Page excerpt:
10. The device of claim 9, wherein the colors consist essentially of black and yellow.

11. The device of claim 8, wherein the visual means comprises a symbol associated with a caution warning.

12. The device of claim 8, wherein the visual means comprises words of warning.

13. The device of claim 19, wherein the visual means is visible from a plurality of directions.

14. The device of claim 13, wherein visual means is visible from directions that are located 180° from each other.

15. The device of claim 8, wherein the visual means occupies a plurality of exterior surfaces of the device.

16. The device of claim 8, wherein the visual means occupies a surface area that represents at least 25% of all visible surfaces of the device.

17. The device of claim 1, wherein the effective distance of the communicating means is at least 6 ft.

18. The device of claim 1, excluding any indication that the animal is a service animal.

19. A kit, comprising: the device of claim 1; and instructions for using of the device.

20. A method for providing a warning, comprising situating a nonhuman animal wearing the device of claim 1 at a location where one or more individuals unfamiliar with the animal may approach the animal.

Description:

CROSS REFERENCE TO RELATED APPLICATIONS

This application claims priority to U.S. Provisional Application Ser. No. 60/704,289, entitled “ANIMAL WEARABLE DEVICE WITH WARNING,” filed on Aug. 1, 2005, by inventor Caroline Aebi, the disclosure of which is incorporated by reference in its entirety.

BACKGROUND

1. Technical Field

The invention relates generally to an item of apparel for a nonhuman animal and a means for communicating a warning pertaining to the animal.

2. Background Art

Owners of animals have traditionally been responsible for damage caused by the animals. Until recent times, most domesticated animals were used for agricultural purposes, and laws governing damages caused by animals were enacted to address the duties of the owners in an agricultural context. However, as farming has been relegated to a smaller sector of the economy, people are becoming increasingly exposed animals in nonagricultural and urban settings. Accordingly, laws relating to wild and domesticated animals continue to evolve.

In most jurisdictions, the owner of an animal has a legal duty to act in a reasonably prudent manner to prevent the animal from causing foreseeable harm to others. In the case of wild animals, the risk of harm is considered to outweigh their social utility. Accordingly, the owner of a wild animal is strictly liable for harm arising from the dangerous propensities characteristic of wild animals of its class. For example, the owner of a wild animal that is likely to inflict serious injury, e.g., a wolf, is responsible for any serious foreseeable injury caused by the animal. In contrast, domestic animals are usually considered harmless. Nevertheless, if an owner knows that his or her domesticated animal has abnormally dangerous propensities, the owner is responsible for the injuries caused by those propensities.

Domesticated animals serve a number of useful purposes. In addition to serving as pets, animals may be trained to perform as a service animal to assist to an individual with a disability. Such service animals perform some of the functions and tasks that the individual with a disability cannot perform for himself or herself. “Seeing eye dogs” are one type of service animal, used by some individuals who are blind. Other types of service animal include those that: alert persons with hearing impairments to sounds; pull wheelchairs or carry and pick up things for persons with mobility impairments; and assist persons with mobility impairments with balance. Some service animals wear special collars and harnesses and may be identified as service animals by their apparel, e.g., capes indicating their status as a service animal or a service animal in training. As service animals are typically trained to behave in a docile manner with respect to strangers, there is generally no need to warn others not to approach or pet such animals.

Explore the material:
1. Translate this sentence from the patent excerpt above into Spanish: "Owners of animals have traditionally been responsible for damage caused by the animals."
2. Write the next part of the patent excerpt on the animal warning device, picking up after its last sentence.

Source material:
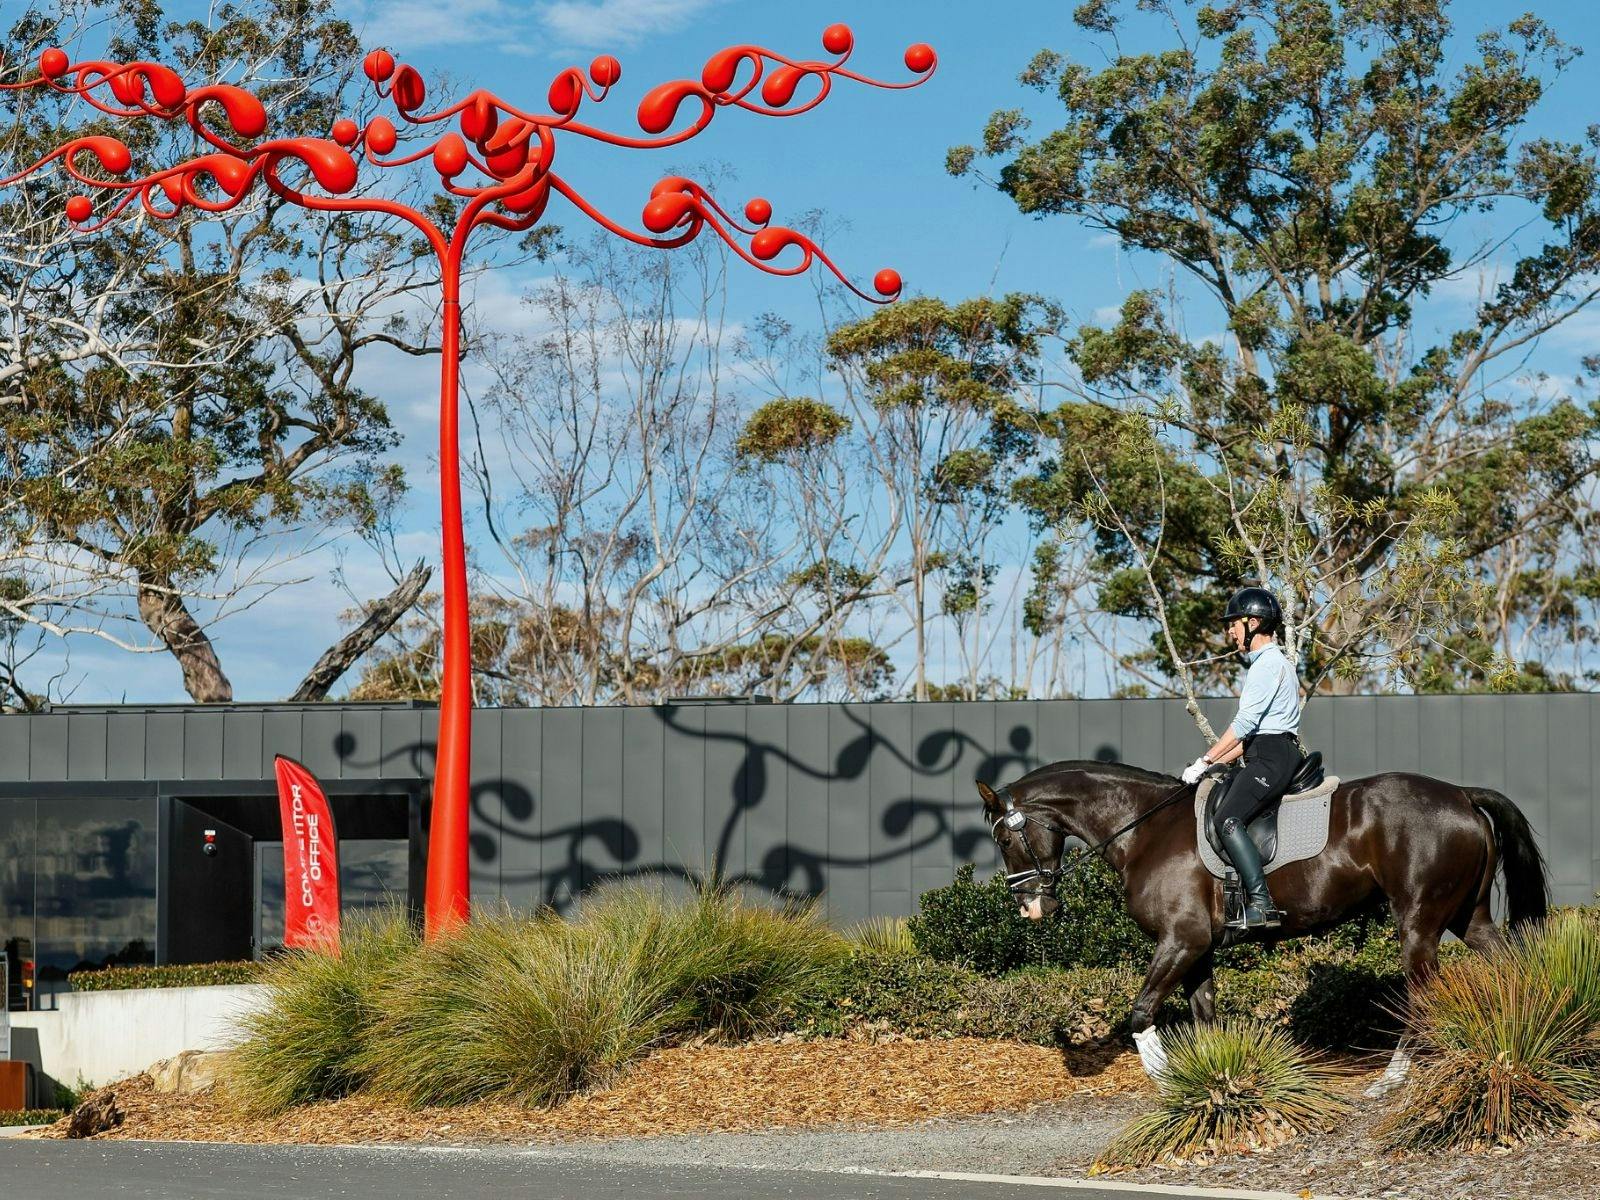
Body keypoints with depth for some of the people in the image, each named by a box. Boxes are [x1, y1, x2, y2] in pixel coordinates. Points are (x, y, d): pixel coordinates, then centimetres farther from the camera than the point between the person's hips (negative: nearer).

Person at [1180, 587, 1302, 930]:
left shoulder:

---

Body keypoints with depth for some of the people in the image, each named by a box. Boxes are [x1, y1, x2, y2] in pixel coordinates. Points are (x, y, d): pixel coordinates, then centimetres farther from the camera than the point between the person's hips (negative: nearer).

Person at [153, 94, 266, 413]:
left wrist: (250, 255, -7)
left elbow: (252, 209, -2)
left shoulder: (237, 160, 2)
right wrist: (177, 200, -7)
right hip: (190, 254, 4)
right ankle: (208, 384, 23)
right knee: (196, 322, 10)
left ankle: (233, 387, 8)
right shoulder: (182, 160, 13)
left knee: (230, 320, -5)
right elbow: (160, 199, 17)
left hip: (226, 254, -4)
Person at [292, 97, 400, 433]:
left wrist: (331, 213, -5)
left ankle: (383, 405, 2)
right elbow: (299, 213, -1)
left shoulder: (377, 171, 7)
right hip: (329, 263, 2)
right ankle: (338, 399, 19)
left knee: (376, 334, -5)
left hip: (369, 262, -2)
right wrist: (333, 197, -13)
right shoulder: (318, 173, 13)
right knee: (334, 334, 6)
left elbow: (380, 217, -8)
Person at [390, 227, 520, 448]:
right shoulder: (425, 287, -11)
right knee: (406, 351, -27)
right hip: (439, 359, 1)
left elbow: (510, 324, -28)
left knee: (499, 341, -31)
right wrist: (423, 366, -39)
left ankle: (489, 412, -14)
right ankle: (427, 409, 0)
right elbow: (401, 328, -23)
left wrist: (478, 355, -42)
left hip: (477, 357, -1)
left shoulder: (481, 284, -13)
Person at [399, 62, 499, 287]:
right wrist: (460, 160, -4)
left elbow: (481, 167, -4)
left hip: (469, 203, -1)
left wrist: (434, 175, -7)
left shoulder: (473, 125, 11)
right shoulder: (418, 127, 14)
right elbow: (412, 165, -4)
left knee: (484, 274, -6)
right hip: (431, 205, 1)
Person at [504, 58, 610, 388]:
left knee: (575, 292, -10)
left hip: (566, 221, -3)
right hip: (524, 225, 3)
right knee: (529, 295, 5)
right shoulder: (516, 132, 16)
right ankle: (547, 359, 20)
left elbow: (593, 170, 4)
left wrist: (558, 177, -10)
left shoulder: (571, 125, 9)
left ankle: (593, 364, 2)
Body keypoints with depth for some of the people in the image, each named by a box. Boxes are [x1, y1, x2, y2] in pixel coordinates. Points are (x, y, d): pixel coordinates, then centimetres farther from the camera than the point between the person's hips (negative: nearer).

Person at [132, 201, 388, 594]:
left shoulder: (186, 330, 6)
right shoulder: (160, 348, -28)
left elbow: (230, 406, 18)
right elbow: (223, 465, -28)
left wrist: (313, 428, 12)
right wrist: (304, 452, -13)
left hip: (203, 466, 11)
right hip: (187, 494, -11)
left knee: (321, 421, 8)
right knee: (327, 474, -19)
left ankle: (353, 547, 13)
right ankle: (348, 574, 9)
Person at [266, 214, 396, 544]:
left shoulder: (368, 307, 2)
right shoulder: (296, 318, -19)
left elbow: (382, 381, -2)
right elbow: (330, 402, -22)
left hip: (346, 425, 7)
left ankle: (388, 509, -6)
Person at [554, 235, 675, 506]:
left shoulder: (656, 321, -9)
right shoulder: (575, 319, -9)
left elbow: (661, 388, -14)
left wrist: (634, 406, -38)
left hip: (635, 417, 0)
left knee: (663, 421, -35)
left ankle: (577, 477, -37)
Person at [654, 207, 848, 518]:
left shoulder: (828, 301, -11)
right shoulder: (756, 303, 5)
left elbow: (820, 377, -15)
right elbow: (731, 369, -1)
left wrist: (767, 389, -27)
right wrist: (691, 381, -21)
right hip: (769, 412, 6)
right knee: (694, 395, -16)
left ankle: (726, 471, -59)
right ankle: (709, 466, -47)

...

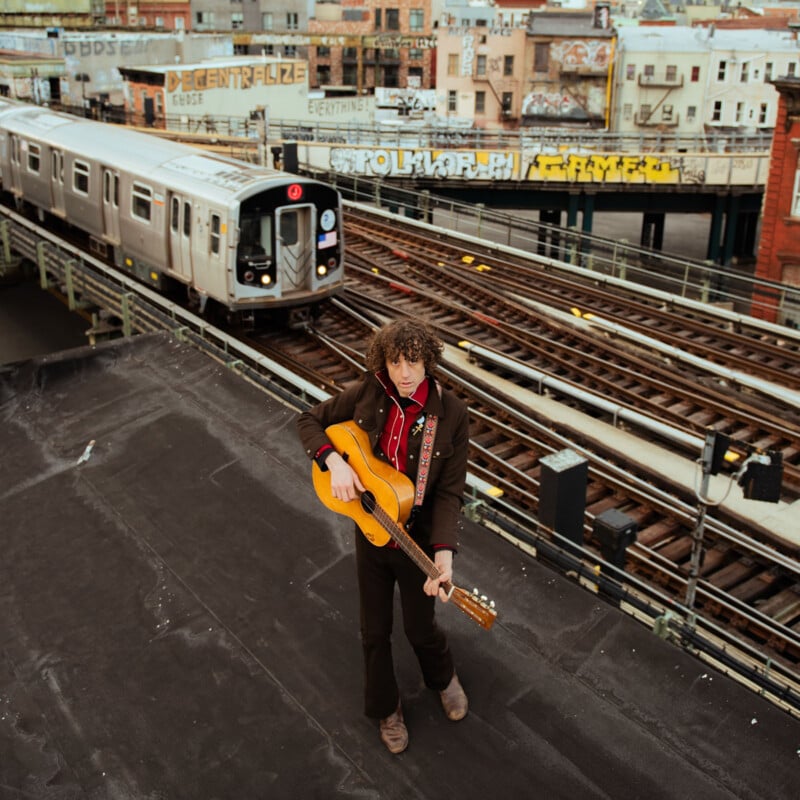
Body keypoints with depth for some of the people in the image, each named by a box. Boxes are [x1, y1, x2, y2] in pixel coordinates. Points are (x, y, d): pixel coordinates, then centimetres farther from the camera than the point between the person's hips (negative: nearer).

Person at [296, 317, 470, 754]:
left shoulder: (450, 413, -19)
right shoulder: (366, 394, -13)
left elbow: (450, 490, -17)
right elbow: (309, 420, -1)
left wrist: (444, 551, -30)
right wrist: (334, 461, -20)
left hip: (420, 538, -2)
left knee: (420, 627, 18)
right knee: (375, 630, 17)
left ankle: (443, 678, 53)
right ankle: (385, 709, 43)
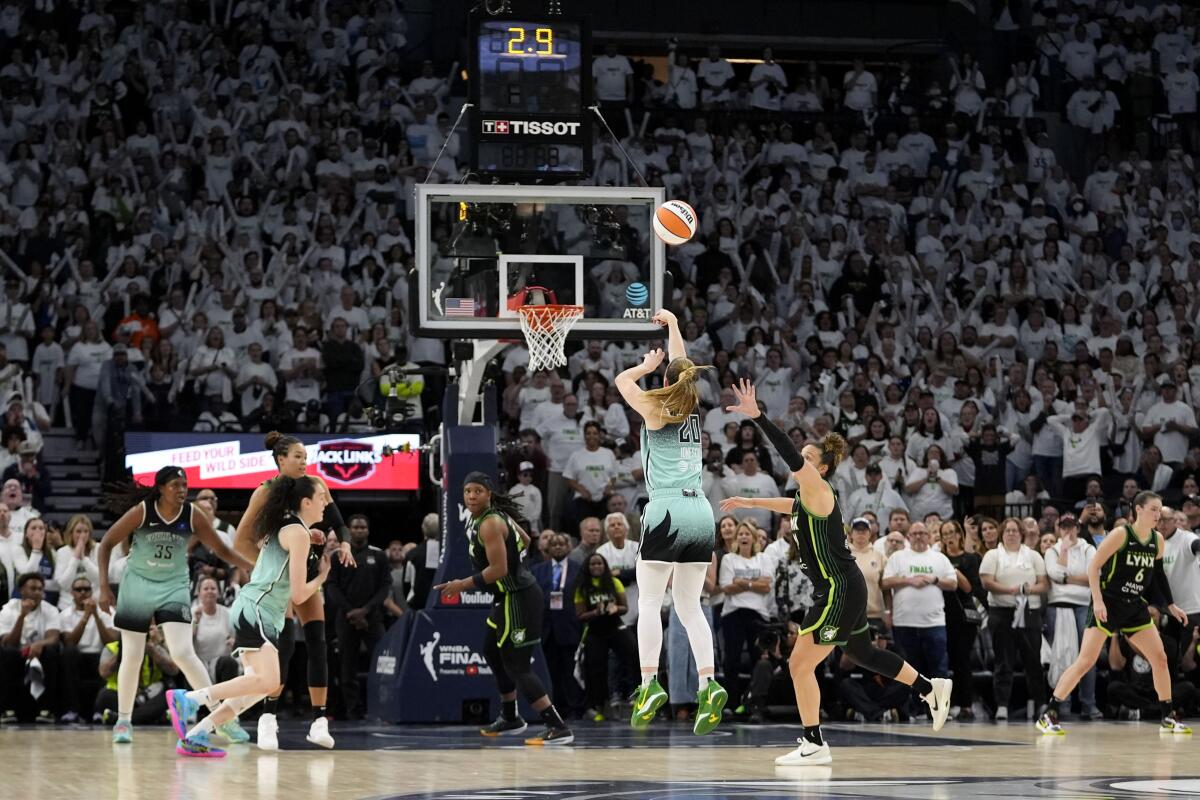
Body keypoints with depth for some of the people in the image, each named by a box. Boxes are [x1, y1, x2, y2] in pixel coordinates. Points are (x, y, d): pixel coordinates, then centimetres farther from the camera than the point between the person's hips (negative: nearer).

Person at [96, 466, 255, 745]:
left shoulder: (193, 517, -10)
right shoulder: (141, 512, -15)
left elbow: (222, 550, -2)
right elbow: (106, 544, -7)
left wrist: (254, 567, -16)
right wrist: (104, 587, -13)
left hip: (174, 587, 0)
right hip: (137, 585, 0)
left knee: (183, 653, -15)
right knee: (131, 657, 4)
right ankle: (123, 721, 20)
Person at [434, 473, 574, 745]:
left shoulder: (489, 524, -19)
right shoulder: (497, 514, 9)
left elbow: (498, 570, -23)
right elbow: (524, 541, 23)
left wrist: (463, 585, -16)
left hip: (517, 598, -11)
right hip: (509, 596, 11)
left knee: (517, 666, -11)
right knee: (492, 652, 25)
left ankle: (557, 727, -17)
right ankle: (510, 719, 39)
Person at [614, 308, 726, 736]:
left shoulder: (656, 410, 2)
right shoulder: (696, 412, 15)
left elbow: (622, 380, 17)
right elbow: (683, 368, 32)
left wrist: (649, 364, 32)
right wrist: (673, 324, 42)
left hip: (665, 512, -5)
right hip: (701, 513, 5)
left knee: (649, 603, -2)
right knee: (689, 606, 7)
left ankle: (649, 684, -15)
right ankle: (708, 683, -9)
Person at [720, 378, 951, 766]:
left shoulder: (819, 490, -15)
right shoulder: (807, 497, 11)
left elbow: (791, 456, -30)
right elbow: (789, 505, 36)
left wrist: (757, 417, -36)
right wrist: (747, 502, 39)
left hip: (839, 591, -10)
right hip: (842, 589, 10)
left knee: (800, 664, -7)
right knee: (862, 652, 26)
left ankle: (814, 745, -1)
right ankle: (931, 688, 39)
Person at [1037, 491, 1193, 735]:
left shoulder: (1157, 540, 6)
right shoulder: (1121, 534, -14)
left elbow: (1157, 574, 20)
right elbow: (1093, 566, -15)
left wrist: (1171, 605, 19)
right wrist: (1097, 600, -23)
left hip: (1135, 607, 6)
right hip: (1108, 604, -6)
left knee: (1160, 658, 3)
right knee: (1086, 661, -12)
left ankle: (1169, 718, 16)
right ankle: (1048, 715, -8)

Responses by item number:
1. Tradicionalmente, los dueños de animales han sido responsables de los daños causados por los animales.

2.
In addition, police, military and security personnel throughout the world have employed “police dogs” to perform search and rescue activities, and to locate persons suspected of crimes, using their keen sense of smell and hearing. When appropriately trained, police dogs also are effective in subduing suspects, especially those that have attempted to conceal themselves in locations that are difficult to access by police personnel. Thus, police dogs may be used to rout suspects hiding under vehicles, within confined spaces such as tunnels or crawl spaces within the buildings, and similar locations. Unlike service animals, police dogs may be trained to take aggressive action upon command and may be used to apprehend or subdue suspects. Nevertheless, as police dogs undergo extensive training to undertake aggressive actions only upon command, there is typically no need to warn others not to approach or pet police dogs.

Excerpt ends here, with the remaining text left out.